At least 66 people were killled, and around 80 others injured after a five-storey builidng collapsed in the India capital, New Delhi. Hundreds of anxious relatives crowded around the building in east Delhi as workers raced to rescue those trapped in its debris Tuesday morning.
The building caved in Monday night. But rescue efforts were slow because ambulances and heavy equipment needed to clear the rubble could not easily navigate the narrow alleys in the congested, working-class neighborhood. Workers, neighbors and residents used hammers and bare hands to dig through the concrete. Scores of injured people have been moved to hospitals.
The building housed about 200 people, mostly poor migrants and their families. Some small businesses also operated in the building.

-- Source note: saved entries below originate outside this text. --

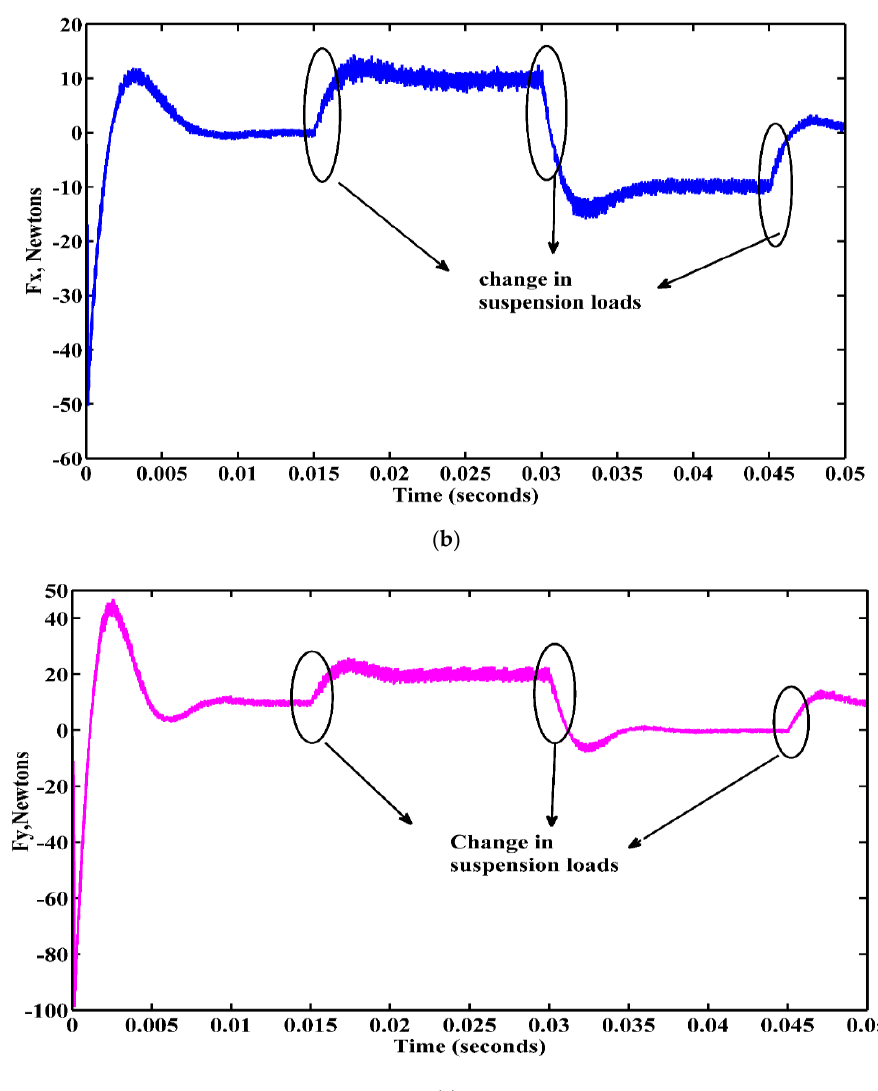
Figure 16. Fourth quadrant Suspension parameters. ( a ) Rotor Xand Y-axis dispalcements when suspension loads are applied; ( b ) Suspension force in the X direction when suspension loads are applied; ( c ) suspension force in the X direction when suspension loads are applied.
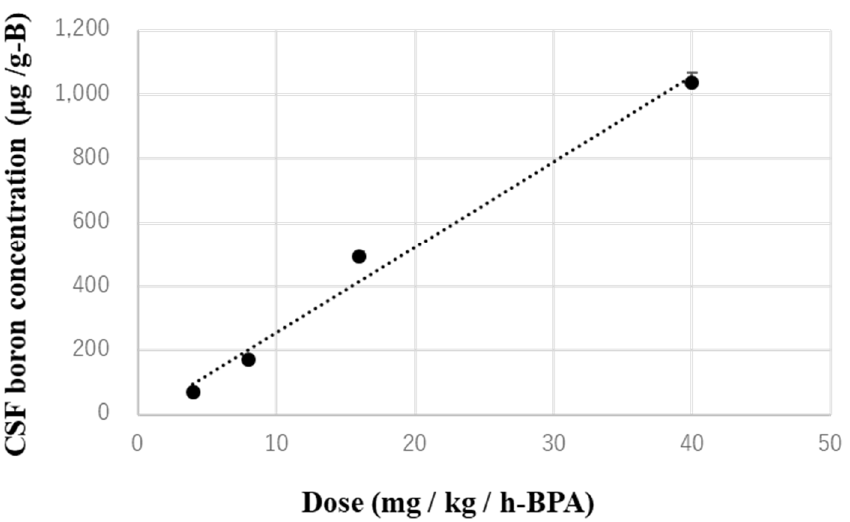
Figure 3. Average boron concentration in CSF from 40 to 60 min after starting infusion for each dose. The dotted line is the fitting curve of the measured average boron concentrations.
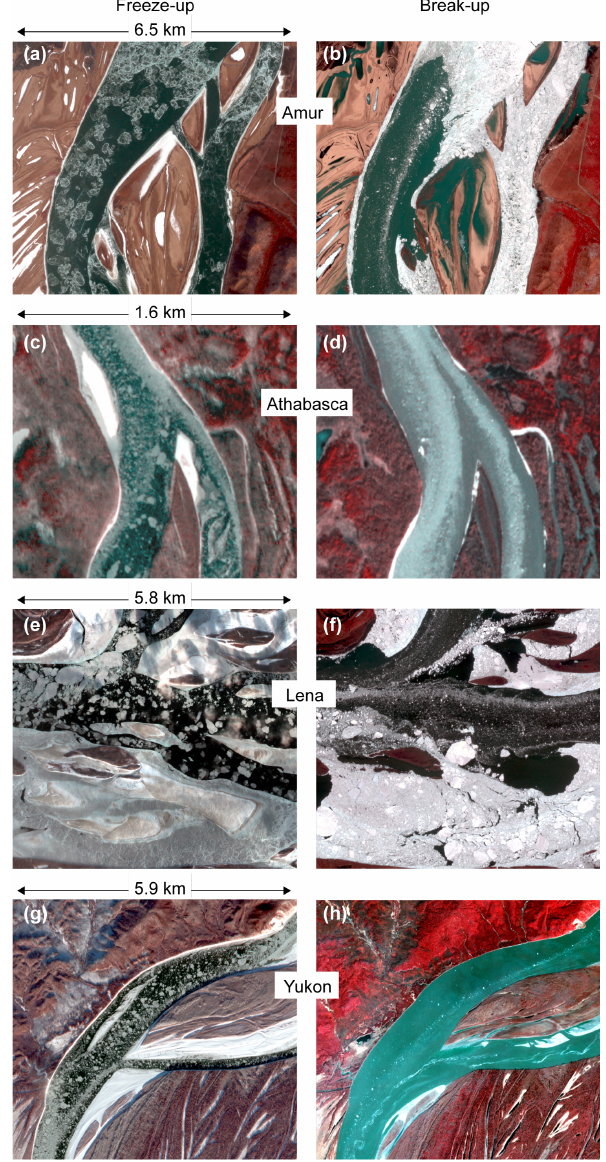
Figure 4. Typical river-ice conditions in Planet imagery (shown in infrared false colour) that are suitable for tracking ice floes to esti- mate water velocities. (a, c, e, g) During freeze-up; (b, d, f, h) dur- ing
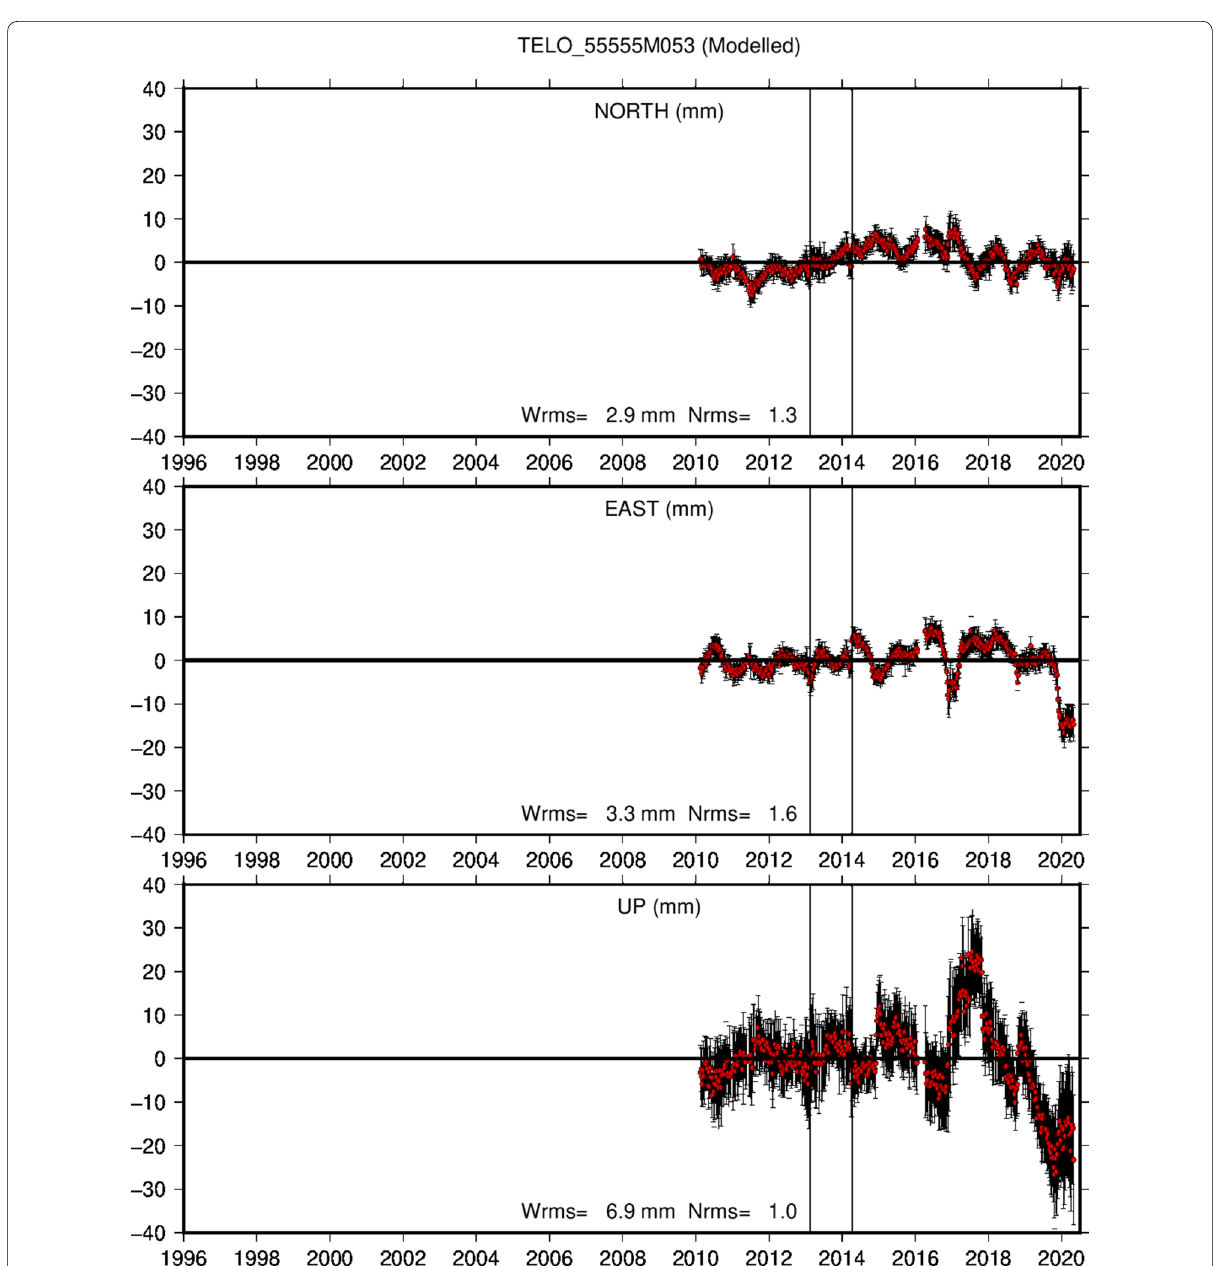
Fig. 7 Anomaly behavior in the east and vertical components of the position time-series at station TELO in Victoria, Australia, the position time-series generated after removing the plate motion model and outliers as well as offset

Angry and weeping relatives demanded answers from authorities in New Delhi as to how the building came down in minutes.
The cause of the collapse is not clear. Some officials suggest that it may have been constructed in violation of building standards. Others said that unusually heavy monsoon rains could have weakened the foundation because the building is in an area that was inundated by floodwaters from the River Yamuna two months ago.
Delhi Chief Minister Sheila Dikshit called the scale of the tragedy unprecedented, and promised tough action against those found guilty. Dikshit said authorities will investigate to find out how five floors were constructed on a building which should have had only three, and which was built on a foundation that apparently could not support such a tall structure.
A top official in the Delhi government, Tejinder Khanna, pledged to tighten enforcement of building regulations. These are often violated. He said it is well known that due to the growing demands for space and population pressures, additional floors are often added to existing structures.
Authorities have asked residents to evacuate an adjacent building which might also be in danger of collapse, and have promised to survey other buildings in the area to assess their safety.